§ Input
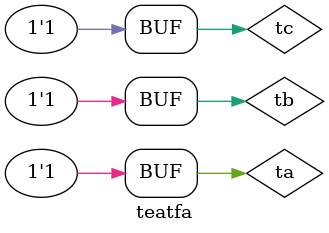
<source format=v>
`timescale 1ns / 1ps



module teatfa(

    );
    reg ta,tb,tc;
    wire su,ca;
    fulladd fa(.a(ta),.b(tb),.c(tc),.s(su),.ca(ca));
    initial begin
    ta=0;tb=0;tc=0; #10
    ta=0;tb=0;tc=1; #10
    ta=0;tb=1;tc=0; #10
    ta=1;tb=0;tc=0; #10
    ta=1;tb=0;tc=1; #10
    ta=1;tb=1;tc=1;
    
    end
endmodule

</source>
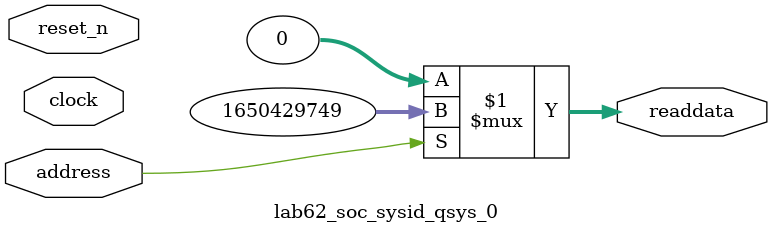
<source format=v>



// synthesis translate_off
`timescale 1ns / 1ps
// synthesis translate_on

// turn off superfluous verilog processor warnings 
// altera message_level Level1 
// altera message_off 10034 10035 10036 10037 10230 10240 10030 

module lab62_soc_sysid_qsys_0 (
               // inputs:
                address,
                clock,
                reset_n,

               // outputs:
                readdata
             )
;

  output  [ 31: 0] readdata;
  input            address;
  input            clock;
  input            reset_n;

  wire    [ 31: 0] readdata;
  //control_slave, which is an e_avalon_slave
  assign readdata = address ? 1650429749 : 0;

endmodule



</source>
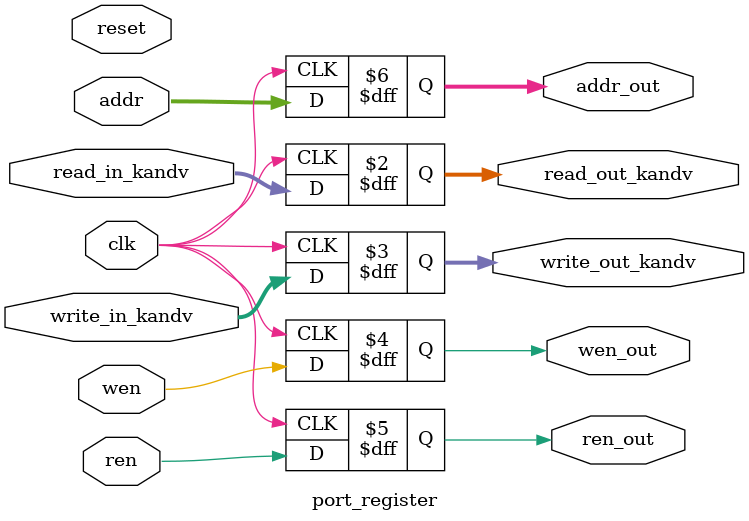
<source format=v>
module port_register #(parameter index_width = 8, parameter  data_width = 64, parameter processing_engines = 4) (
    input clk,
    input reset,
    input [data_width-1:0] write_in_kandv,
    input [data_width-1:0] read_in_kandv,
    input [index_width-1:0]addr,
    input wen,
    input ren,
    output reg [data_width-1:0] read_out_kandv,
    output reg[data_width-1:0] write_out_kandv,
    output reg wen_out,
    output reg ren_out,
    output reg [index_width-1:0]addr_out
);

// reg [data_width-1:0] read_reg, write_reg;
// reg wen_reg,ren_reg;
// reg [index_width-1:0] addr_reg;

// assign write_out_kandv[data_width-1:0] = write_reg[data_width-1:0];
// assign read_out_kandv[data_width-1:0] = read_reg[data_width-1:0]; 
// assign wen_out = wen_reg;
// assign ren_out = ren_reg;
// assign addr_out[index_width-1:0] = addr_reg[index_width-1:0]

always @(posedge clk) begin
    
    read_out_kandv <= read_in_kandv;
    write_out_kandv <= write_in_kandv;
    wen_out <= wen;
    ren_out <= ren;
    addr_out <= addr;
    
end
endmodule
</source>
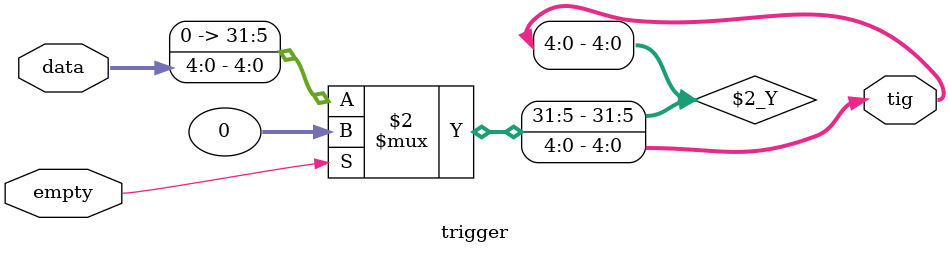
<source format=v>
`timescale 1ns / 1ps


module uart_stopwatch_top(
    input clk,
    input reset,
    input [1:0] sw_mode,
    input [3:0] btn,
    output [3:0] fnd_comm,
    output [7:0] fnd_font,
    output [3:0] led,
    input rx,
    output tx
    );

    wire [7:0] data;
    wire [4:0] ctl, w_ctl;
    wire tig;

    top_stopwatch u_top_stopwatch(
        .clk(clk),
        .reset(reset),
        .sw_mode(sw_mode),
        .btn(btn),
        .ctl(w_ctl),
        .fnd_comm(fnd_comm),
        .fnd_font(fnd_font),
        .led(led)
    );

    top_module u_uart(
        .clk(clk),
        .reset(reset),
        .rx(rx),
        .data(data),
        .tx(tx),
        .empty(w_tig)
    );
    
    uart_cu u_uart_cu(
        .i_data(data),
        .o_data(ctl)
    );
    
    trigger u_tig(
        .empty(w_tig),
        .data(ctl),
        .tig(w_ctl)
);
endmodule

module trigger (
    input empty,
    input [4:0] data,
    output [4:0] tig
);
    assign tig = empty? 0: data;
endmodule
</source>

§ Your objective
What is needed is a word-for-word repeat of every line from the line with "wen_out = wen_reg;" to the end of the entries above; leave out the pictures.

§ Exercise response
// assign wen_out = wen_reg;
// assign ren_out = ren_reg;
// assign addr_out[index_width-1:0] = addr_reg[index_width-1:0]

always @(posedge clk) begin
    
    read_out_kandv <= read_in_kandv;
    write_out_kandv <= write_in_kandv;
    wen_out <= wen;
    ren_out <= ren;
    addr_out <= addr;
    
end
endmodule
</source>
<source format=v>
`timescale 1ns / 1ps


module uart_stopwatch_top(
    input clk,
    input reset,
    input [1:0] sw_mode,
    input [3:0] btn,
    output [3:0] fnd_comm,
    output [7:0] fnd_font,
    output [3:0] led,
    input rx,
    output tx
    );

    wire [7:0] data;
    wire [4:0] ctl, w_ctl;
    wire tig;

    top_stopwatch u_top_stopwatch(
        .clk(clk),
        .reset(reset),
        .sw_mode(sw_mode),
        .btn(btn),
        .ctl(w_ctl),
        .fnd_comm(fnd_comm),
        .fnd_font(fnd_font),
        .led(led)
    );

    top_module u_uart(
        .clk(clk),
        .reset(reset),
        .rx(rx),
        .data(data),
        .tx(tx),
        .empty(w_tig)
    );
    
    uart_cu u_uart_cu(
        .i_data(data),
        .o_data(ctl)
    );
    
    trigger u_tig(
        .empty(w_tig),
        .data(ctl),
        .tig(w_ctl)
);
endmodule

module trigger (
    input empty,
    input [4:0] data,
    output [4:0] tig
);
    assign tig = empty? 0: data;
endmodule
</source>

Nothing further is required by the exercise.